Esta medida já está a ter consequências terríveis, designadamente para as associações de bombeiros, mas, fundamentalmente, para os utentes, para os doentes.
A Sr.ª Ministra da Saúde fala de abusos. Ora lá voltamos sempre ao mesmo: lembro-me que, na fábrica, quando um trabalhador tomava uma medida incorrecta, o patrão aproveitava para aplicar a medida a todos.
Assim parece ser a Sr.ª Ministra da Saúde: porque há este ou aquele abuso, corta a todos. É uma posição desumana, que nada tem a ver com Estado social com que estão sempre a «encher a boca».
Perante tamanha insensibilidade social, e com as consequências devastadoras que agora começam a ser conhecidas, está ou não o Sr. Primeiro-Ministro disposto a anular este despacho inaceitável?
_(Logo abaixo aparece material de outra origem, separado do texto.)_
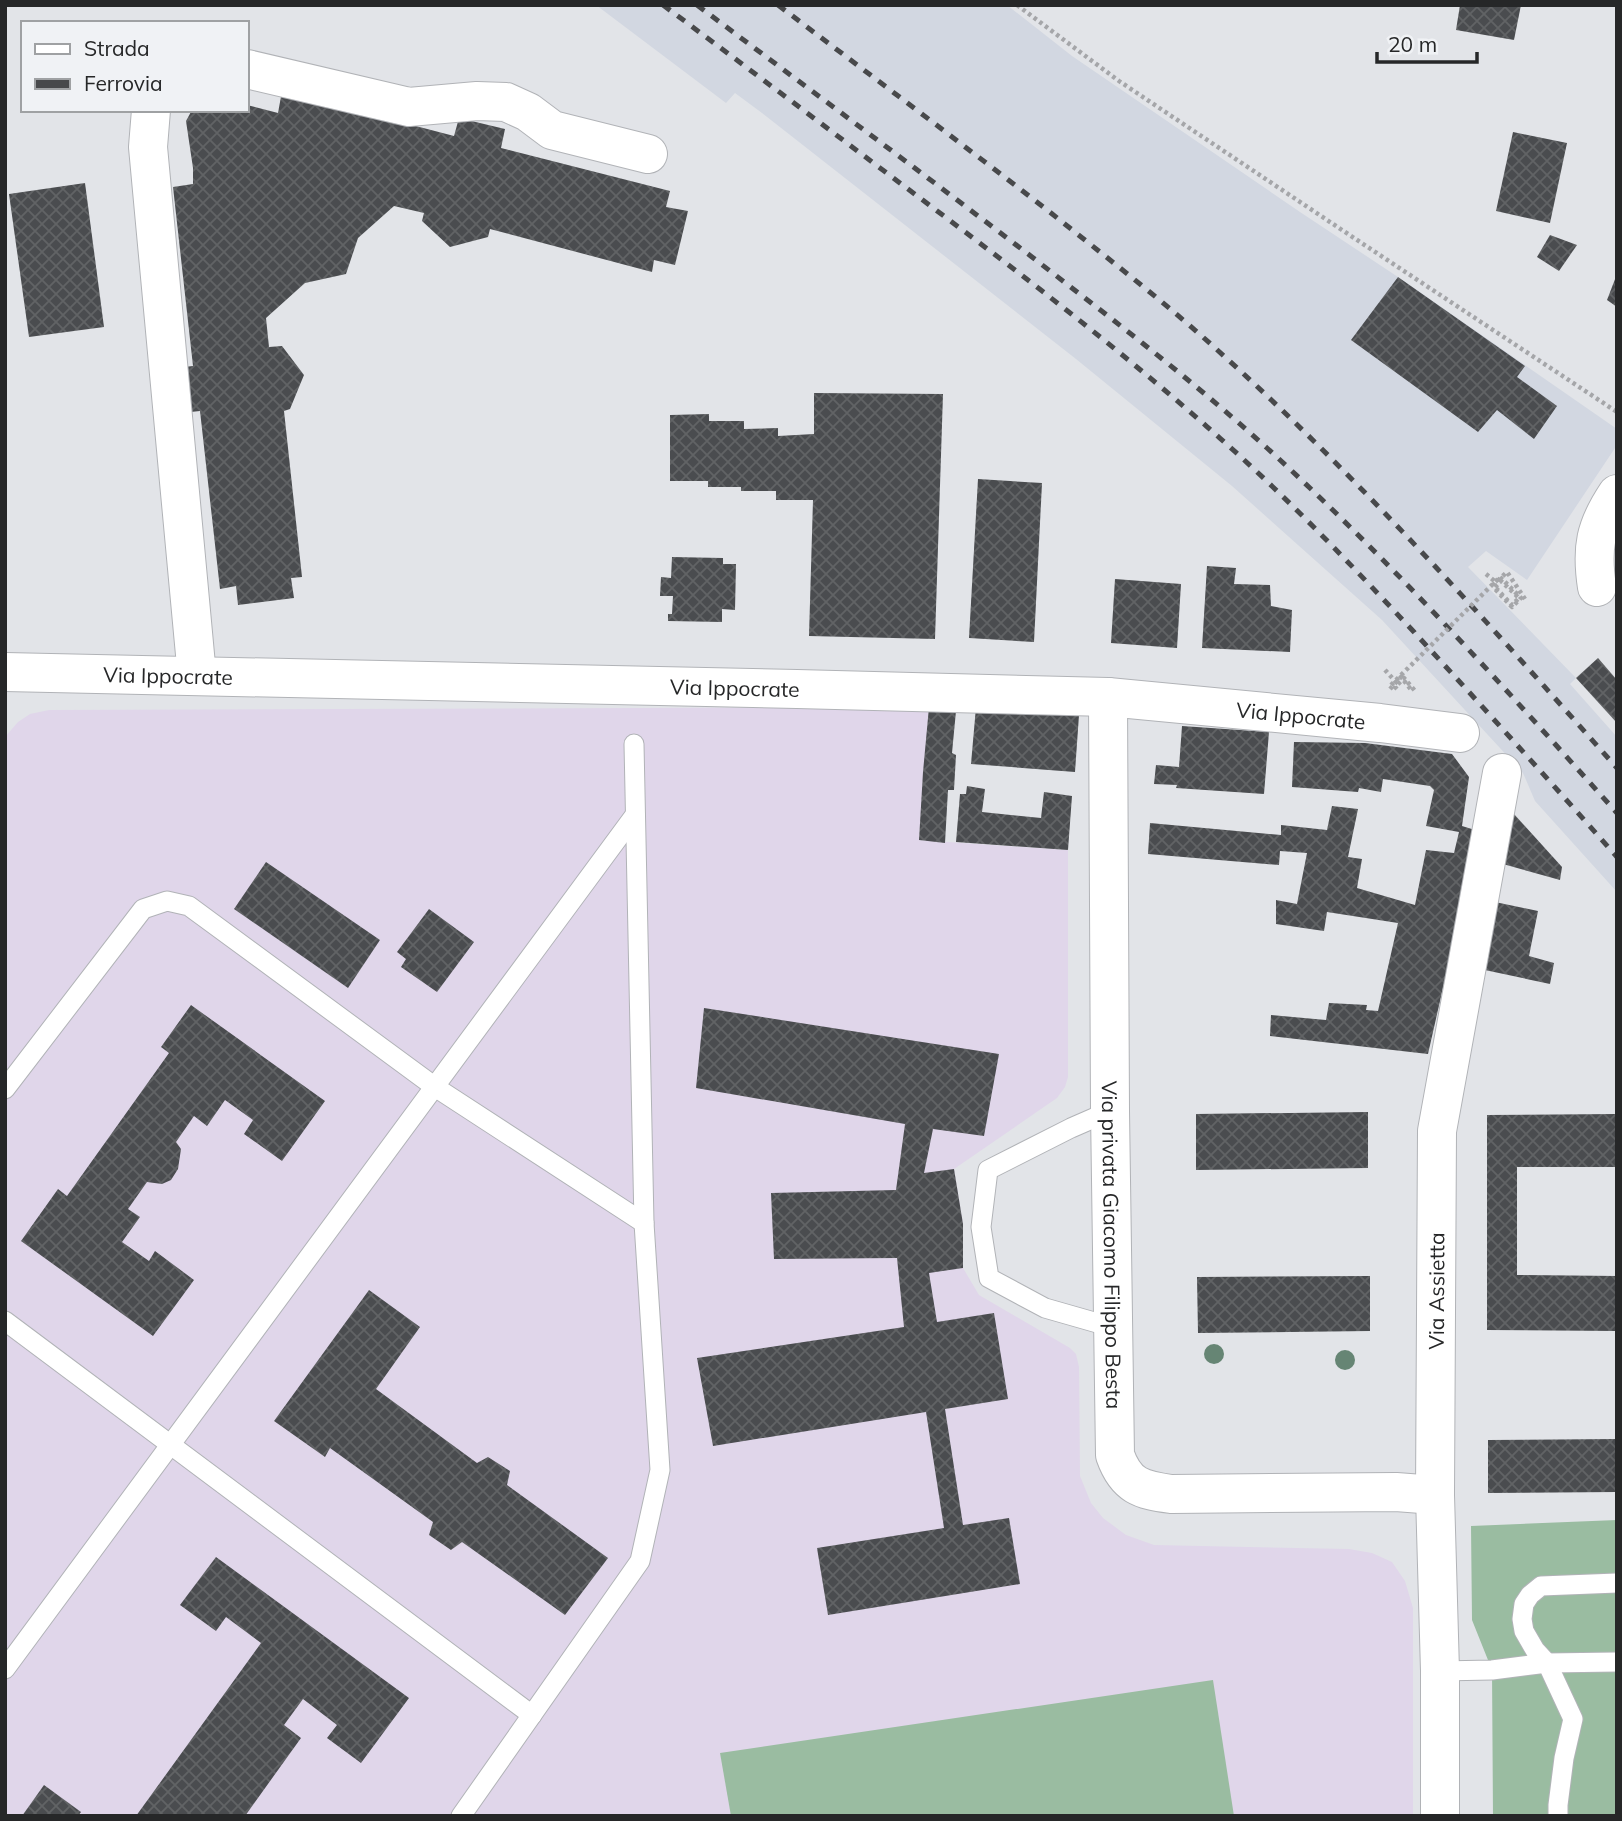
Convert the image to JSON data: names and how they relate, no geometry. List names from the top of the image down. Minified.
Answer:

Não faça essa cara, Sr. Primeiro-Ministro! As pessoas que estão a sentir «na pele» esta medida olham para si, com essa insensibilidade em relação à vida das pessoas, e nem imagina o que lhe chamam!
(…)
Para interpelar a Mesa, Sr. Presidente.
Sr. Presidente, solicito à Mesa que mande distribuir, designadamente ao Governo e às restantes bancadas parlamentares, uma cópia de exemplos concretos, porque entre a verdade do Sr. Primeiro-Ministro e a nossa verdade os factos é que devem decidir.
Neste sentido, porque há muitos exemplos de doentes com credenciais recusadas e que foram aqui referidos pelo Sr. Primeiro-Ministro como excepção, peço, Sr. Presidente, que mande distribuir estes exemplos ao Sr. Primeiro-Ministro, ao Governo e às restantes bancadas parlamentares.